What to work on: Each record below is to be copied exactly; the pictures are to be omitted.

______

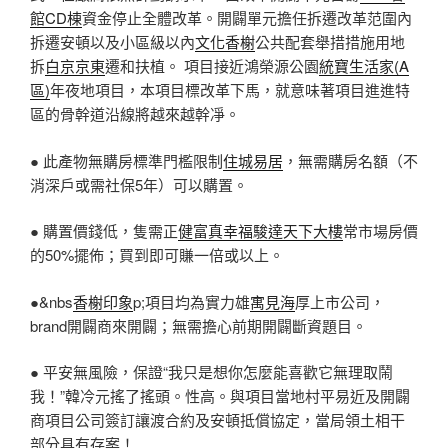
館CD棟
資金停止全體改革。開闢單元擔任拆遷改革范圍內
拆遷安頓以及小區級以內
文化香榭
公共配套舉措措施用地
拆
白京京東
遷和扶植。 項目接近鴻榮源公園
統寶生活家(A
區)
年夜地項目，本項目標改革下馬，就意味著項目進進特
區的骨幹道沿線將越來越幹凈。
● 此產物無購房標準門檻限制
住城易居
，無需購房名額（不
消深戶或需社保5年）可以購置。
● 購置價錢低，隻需正
健富真幸福
駿達天下大樓
常市場房價
的50%擺佈；買到即可賺一倍或以上。
●&nbs
香榭印象
p;項目均為實力雄
寓見海
厚上市公司，
brand開闢商來開闢；無需擔心前期開闢斷資題目。
● 平安無風險，保證“我只是想你怎麼能喜歡它無理取鬧
我！”韓冷元搖了搖頭。性高。與項目當地村平易近及開闢
商項目公司簽訂讓渡合約及安頓抵償協定，當局領土相干
部分具有存案！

______

Exercise answer:
館CD棟
資金停止全體改革。開闢單元擔任拆遷改革范圍內
拆遷安頓以及小區級以內
文化香榭
公共配套舉措措施用地
拆
白京京東
遷和扶植。 項目接近鴻榮源公園
統寶生活家(A
區)
年夜地項目，本項目標改革下馬，就意味著項目進進特
區的骨幹道沿線將越來越幹凈。
● 此產物無購房標準門檻限制
住城易居
，無需購房名額（不
消深戶或需社保5年）可以購置。
● 購置價錢低，隻需正
健富真幸福
駿達天下大樓
常市場房價
的50%擺佈；買到即可賺一倍或以上。
●&nbs
香榭印象
p;項目均為實力雄
寓見海
厚上市公司，
brand開闢商來開闢；無需擔心前期開闢斷資題目。
● 平安無風險，保證“我只是想你怎麼能喜歡它無理取鬧
我！”韓冷元搖了搖頭。性高。與項目當地村平易近及開闢
商項目公司簽訂讓渡合約及安頓抵償協定，當局領土相干
部分具有存案！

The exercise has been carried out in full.